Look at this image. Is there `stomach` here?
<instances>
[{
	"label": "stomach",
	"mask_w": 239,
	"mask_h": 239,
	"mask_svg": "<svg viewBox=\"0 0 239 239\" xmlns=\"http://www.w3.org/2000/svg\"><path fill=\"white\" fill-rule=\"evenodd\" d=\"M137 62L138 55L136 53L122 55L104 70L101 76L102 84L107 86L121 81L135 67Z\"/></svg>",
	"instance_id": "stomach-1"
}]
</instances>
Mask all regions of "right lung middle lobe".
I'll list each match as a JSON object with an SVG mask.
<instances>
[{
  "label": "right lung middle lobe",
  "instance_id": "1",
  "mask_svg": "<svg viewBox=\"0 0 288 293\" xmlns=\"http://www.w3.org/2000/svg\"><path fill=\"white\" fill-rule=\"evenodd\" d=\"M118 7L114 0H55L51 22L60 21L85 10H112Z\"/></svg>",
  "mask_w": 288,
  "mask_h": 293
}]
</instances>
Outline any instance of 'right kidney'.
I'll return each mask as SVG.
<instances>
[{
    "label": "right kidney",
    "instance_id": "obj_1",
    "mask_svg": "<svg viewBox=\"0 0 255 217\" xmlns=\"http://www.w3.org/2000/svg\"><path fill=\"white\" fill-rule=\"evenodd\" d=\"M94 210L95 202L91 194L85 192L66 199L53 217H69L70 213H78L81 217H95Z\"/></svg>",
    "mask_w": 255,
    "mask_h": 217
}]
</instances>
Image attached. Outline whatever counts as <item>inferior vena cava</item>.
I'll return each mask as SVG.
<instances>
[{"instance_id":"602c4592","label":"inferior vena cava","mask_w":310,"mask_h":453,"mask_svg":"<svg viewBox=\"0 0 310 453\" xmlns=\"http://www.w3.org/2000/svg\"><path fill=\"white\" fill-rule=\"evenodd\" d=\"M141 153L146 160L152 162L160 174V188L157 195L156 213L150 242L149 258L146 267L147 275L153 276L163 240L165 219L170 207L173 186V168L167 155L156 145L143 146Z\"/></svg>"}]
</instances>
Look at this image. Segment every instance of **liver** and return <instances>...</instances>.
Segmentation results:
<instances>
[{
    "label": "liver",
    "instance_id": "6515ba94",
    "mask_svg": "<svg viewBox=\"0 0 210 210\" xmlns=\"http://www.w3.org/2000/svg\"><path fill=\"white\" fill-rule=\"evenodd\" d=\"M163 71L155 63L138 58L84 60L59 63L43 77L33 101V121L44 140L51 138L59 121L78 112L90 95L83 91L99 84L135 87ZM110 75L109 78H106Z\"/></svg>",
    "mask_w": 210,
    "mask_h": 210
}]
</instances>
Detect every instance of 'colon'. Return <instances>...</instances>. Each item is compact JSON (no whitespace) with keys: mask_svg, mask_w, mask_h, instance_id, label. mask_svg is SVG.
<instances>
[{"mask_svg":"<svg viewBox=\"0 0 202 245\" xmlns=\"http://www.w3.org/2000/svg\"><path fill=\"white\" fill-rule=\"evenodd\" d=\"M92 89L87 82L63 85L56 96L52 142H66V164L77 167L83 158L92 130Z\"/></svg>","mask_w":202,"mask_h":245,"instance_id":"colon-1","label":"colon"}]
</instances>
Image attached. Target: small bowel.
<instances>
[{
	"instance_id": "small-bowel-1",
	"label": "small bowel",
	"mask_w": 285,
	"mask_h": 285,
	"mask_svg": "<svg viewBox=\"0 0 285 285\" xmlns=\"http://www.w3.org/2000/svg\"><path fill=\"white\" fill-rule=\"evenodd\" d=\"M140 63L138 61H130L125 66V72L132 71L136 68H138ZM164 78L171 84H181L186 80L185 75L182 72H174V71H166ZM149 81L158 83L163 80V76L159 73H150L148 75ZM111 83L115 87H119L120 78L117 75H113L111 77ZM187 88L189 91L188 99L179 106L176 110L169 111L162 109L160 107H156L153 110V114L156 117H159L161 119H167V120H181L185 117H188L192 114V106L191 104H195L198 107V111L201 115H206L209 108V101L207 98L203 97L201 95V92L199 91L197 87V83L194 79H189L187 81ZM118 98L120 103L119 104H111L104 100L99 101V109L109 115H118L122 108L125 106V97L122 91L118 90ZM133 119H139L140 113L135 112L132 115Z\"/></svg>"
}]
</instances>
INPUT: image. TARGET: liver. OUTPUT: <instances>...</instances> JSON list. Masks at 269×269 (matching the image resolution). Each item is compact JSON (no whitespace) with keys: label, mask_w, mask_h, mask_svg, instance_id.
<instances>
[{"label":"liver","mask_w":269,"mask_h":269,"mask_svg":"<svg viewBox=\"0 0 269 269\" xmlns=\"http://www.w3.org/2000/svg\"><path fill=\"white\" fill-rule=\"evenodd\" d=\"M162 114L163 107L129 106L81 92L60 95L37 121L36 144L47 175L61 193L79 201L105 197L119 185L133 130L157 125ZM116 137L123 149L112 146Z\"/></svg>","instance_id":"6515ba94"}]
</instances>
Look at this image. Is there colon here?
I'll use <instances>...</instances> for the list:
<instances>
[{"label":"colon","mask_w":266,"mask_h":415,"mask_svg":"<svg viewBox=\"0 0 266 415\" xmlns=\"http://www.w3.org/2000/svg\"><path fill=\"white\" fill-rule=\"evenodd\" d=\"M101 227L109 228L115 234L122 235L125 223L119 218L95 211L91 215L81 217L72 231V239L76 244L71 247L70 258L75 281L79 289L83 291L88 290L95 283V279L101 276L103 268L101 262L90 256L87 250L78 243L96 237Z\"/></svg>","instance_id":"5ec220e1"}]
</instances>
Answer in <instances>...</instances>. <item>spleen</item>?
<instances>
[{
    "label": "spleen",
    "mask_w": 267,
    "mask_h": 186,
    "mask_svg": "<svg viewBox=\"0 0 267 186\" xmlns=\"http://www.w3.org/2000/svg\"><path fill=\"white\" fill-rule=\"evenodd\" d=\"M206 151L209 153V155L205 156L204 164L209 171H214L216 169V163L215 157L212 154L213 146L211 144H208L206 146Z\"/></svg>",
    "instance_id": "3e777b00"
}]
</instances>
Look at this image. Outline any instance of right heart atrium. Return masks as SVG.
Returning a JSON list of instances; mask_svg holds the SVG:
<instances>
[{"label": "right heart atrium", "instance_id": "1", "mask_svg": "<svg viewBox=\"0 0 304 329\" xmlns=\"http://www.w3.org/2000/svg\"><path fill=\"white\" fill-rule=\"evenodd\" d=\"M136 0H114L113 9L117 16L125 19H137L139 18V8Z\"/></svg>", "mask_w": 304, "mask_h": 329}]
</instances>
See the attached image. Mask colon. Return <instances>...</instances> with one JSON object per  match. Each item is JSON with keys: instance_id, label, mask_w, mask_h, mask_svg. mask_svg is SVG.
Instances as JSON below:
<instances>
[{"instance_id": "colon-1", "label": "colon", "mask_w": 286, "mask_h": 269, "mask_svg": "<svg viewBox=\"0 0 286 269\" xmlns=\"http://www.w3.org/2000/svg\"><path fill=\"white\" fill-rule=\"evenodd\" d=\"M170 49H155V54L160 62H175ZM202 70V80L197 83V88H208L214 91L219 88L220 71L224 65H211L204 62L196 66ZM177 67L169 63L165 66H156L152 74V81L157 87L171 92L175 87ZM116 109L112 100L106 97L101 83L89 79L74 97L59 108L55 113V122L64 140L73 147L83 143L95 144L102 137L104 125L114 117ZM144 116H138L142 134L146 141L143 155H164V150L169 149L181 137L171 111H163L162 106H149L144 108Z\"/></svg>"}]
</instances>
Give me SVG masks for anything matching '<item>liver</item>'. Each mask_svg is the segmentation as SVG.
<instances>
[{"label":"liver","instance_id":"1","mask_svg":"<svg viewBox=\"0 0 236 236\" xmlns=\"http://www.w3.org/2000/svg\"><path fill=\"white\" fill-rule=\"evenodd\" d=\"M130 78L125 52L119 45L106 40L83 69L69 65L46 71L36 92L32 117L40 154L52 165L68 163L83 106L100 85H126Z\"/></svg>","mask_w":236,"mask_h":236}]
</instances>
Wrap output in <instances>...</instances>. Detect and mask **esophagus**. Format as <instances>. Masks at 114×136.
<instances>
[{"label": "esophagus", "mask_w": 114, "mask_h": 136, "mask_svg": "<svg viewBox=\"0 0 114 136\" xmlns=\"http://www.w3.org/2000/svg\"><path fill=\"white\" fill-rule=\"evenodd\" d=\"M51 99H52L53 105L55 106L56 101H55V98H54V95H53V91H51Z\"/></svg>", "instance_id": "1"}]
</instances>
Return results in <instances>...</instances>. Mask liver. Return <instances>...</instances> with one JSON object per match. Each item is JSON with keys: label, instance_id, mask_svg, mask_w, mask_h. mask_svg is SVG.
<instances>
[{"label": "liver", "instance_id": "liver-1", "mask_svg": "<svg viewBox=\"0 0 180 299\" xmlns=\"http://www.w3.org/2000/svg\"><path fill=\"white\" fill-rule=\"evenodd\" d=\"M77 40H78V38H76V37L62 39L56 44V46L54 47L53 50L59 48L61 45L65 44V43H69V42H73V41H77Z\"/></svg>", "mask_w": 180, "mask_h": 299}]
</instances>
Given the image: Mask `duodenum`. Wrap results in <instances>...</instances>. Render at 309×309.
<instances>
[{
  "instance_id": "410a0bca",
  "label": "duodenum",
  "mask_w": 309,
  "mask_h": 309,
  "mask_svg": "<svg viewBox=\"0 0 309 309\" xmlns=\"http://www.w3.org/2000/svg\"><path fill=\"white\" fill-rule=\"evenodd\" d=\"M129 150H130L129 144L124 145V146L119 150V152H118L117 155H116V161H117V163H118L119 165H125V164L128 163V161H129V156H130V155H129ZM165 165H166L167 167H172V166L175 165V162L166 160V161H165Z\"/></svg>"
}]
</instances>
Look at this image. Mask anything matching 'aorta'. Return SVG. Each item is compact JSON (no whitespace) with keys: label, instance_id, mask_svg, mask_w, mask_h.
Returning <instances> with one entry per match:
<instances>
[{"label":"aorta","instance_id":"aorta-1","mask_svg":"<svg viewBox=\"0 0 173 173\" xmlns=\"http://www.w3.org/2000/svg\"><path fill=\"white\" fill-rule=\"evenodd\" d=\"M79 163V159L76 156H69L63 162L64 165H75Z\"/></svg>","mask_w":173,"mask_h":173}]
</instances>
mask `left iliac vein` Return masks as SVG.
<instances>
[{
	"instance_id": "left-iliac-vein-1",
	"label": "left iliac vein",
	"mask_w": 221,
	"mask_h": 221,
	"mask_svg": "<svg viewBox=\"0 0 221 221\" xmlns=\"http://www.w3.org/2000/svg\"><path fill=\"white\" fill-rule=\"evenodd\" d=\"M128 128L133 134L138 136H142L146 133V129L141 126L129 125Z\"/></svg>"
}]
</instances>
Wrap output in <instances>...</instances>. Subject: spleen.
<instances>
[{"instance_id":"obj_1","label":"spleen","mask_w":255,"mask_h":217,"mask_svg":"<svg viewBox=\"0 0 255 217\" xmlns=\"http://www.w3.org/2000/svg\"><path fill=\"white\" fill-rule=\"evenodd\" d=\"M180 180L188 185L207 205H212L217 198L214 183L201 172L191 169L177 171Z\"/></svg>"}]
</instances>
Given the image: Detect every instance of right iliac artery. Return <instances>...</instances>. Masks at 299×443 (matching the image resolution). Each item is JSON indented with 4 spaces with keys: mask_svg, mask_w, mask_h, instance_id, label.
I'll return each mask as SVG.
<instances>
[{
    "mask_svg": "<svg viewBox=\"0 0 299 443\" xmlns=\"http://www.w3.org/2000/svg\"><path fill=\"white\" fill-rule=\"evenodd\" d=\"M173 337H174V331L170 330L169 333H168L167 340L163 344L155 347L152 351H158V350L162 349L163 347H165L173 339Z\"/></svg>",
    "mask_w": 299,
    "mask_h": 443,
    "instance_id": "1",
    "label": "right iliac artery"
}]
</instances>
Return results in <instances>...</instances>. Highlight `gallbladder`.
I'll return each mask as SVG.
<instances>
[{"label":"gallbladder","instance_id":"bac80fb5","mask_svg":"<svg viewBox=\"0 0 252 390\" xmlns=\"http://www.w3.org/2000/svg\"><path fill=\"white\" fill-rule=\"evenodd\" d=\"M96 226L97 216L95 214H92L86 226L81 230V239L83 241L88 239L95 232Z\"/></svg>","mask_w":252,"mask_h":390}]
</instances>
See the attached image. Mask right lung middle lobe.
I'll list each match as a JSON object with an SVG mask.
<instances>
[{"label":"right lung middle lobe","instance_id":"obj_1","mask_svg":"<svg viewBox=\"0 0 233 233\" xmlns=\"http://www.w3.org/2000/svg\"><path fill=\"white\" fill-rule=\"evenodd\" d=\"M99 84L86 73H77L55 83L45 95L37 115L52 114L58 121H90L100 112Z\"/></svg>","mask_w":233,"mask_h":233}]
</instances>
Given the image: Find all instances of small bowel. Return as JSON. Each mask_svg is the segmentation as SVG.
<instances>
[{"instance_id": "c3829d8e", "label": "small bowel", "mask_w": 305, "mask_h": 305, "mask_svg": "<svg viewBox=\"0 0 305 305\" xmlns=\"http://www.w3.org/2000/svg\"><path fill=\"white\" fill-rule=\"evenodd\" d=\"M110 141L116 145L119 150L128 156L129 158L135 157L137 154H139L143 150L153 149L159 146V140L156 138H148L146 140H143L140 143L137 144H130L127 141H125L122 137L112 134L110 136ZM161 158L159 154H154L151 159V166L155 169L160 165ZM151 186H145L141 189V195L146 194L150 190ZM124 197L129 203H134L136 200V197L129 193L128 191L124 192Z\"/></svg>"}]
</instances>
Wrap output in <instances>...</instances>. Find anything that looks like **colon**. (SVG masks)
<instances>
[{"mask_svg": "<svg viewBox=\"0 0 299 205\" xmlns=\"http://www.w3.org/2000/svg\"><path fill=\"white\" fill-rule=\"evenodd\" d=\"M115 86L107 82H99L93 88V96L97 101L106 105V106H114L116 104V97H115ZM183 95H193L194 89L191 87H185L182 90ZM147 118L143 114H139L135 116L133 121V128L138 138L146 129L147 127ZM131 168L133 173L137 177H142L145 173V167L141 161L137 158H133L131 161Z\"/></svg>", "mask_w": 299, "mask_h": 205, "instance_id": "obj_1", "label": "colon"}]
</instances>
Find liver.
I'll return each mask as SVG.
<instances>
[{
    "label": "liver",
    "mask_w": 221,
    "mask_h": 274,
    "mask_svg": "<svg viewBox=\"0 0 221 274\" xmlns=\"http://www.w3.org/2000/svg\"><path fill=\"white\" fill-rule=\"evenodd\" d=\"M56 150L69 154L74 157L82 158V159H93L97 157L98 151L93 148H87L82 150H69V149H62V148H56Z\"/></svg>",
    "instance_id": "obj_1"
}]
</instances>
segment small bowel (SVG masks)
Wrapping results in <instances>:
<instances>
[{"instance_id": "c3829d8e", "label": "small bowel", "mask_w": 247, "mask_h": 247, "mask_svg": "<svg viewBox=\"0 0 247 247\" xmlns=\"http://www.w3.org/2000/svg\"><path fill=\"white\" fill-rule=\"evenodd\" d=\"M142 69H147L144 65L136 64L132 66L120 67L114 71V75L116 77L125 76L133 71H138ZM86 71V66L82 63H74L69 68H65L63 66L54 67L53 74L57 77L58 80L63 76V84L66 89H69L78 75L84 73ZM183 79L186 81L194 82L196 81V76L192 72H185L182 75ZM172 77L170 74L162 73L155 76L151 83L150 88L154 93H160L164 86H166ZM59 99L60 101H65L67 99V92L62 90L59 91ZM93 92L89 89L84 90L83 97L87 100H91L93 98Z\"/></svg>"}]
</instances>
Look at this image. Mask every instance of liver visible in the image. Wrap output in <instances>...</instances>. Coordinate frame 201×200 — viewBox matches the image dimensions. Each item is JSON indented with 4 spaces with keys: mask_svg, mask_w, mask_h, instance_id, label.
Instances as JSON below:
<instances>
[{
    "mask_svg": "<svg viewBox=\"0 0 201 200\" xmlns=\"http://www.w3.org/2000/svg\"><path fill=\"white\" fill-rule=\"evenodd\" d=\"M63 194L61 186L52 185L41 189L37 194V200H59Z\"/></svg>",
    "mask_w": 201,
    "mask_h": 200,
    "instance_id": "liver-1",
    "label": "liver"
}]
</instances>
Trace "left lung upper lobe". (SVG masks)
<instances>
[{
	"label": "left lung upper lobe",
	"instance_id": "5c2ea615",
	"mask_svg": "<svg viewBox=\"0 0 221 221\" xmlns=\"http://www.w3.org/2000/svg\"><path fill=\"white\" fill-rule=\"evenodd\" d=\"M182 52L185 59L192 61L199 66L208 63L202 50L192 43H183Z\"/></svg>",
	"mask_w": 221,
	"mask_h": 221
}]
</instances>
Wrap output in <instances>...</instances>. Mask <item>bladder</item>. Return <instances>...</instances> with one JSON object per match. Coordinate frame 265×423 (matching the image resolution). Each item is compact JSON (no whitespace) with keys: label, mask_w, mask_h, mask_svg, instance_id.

__EXERCISE DIRECTIONS__
Collect every line of the listing that contains the string "inferior". Case counts.

__FINAL ANSWER__
Image attached. Outline whatever counts as <item>inferior vena cava</item>.
[{"instance_id":"602c4592","label":"inferior vena cava","mask_w":310,"mask_h":453,"mask_svg":"<svg viewBox=\"0 0 310 453\" xmlns=\"http://www.w3.org/2000/svg\"><path fill=\"white\" fill-rule=\"evenodd\" d=\"M141 153L146 160L152 162L160 174V188L157 195L156 213L150 242L149 258L146 267L147 275L153 276L163 240L165 219L170 207L173 186V168L167 155L156 145L143 146Z\"/></svg>"}]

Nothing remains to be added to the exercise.